| REQUIRED ACTIONS |
[a] According to the garden-planning article below, what are coastal Mississippi's winter months a great time to do?
[b] Extend the garden-planning article below, picking up after its final sentence.

By Patricia Dracket
Director of the Crosby Arboretum and assistant extension professor of landscape architecture with the Mississippi State University Extension Service
Yes, you read that right! Now is the perfect time for planning upcoming landscape projects! Why? Because it’s about to get downright sweltering in the weeks to come and many of us will be gardening a lot less, or perhaps not at all.
Here in the Deep South, I believe summer offers an ideal time for garden planning, a completely opposite season from those who live in northern climates and may spend the winter months flipping through seed catalogs by the fire and dreaming of spring gardens. While snowy days and frozen soil may render their gardens impossible to work in, in coastal Mississippi our winter months are a great time to install new plants, as they offer many days of pleasant outdoor conditions.
In summer, perhaps you sit in air-conditioned comfort, gazing out your window at landscape beds that are a result of your winter and spring labors. Or, we may only have a glimpse of our garden during a quick journey from the car to our house. This is the time you will certainly appreciate a well-located planting bed – where it can be seen and therefore enjoyed from indoors.
Hopefully our landscaping will flourish in the unavoidable ever-increasing temperatures. You can ensure this will be the case by making wise planting decisions, such as choosing plants well-suited to your property’s environmental conditions and making the commitment to monitor the water to your new plants during the summer.

| GIVEN MATERIAL |
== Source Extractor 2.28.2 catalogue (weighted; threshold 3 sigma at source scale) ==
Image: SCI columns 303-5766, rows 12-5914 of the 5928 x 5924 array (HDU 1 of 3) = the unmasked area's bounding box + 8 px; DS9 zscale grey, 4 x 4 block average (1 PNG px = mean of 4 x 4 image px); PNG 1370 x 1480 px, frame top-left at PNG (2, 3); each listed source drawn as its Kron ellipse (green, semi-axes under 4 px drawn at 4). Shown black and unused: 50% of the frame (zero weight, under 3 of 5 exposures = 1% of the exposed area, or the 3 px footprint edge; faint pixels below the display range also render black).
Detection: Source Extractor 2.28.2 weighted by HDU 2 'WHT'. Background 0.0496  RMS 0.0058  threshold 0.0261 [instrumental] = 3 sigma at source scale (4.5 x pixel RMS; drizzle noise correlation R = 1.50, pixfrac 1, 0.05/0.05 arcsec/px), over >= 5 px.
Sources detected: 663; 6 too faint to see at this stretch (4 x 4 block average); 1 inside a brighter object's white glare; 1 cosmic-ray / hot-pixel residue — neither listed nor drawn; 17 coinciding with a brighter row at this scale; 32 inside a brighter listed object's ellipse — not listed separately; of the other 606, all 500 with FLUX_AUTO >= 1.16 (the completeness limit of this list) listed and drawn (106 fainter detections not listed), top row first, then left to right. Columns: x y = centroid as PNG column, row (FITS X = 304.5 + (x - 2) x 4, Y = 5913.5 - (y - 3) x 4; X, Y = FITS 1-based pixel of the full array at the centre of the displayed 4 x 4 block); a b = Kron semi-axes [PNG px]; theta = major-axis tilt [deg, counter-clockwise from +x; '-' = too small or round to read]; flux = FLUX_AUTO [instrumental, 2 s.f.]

| EXERCISE RESPONSES |
[a] They are a great time to install new plants.

[b]
On your drives, pay attention to which plants are prospering under summer’s sunny, humid conditions. Take photos of the plants you like and make plans to install them in your garden next spring! If you are unsure of the identity of a plant, try a plant ID app you can install on your phone. I’ve been impressed to learn that our visitors have accurately identified obscure native plants species at the Arboretum with such apps! You may also email a photo to the Arboretum or to the Pearl River County Extension office.
A great website for plant identification for wild plants is http://www.southeasternflora.com/. This site uses a variety of photos showing many plant characteristics to help in its identification, instead of just a pretty picture of a bloom, and was designed specifically for persons having a limited knowledge of plants.
You can also find plants growing in our pollinator garden that are doing just fine despite the hot weather, such as Lantana, Salvia, basil, Pentas, Stokes aster, Hibiscus, and milkweed. For other top-performing species, visit Mississippi State University’s Extension website at http://extension.msstate.edu/. Just enter keywords in the search field such as “beat the heat”, or “summer”, and settle in for some reading. You can also find numerous home landscape publications on the MSU Extension site, to print or download to your computer.
Enter “Smart Landscapes” to access this webpage which contains numerous links to gardening topics, to guide you in creating attractive and low-maintenance landscapes that are wildlife friendly, use water wisely, and lower your energy costs. As the introduction states, “Mississippi Smart Landscapes” use tried and trusted methods with a little artistic flair to create attractive and ecologically sound gardens.
You’ll find an extensive amount of research-based information you can trust, specific to Mississippi, on the Smart Landscapes site, including MSU Extension Publication No. 2698, “Home Landscape Design”. This is a comprehensive guide to creating a landscape plan, with guidance on how to avoid making common landscaping planning mistakes. Locate this publication by searching by its title.
Another resource to help you identify local plants and wildflowers is the Crosby Arboretum plant data base, hosted by the Ladybird Johnson Wildflower Center. Select the orange rectangle in the lower left corner of our home page at www.crosbyarboretum.msstate.edu<http://www.crosbyarboretum.msstate.edu>.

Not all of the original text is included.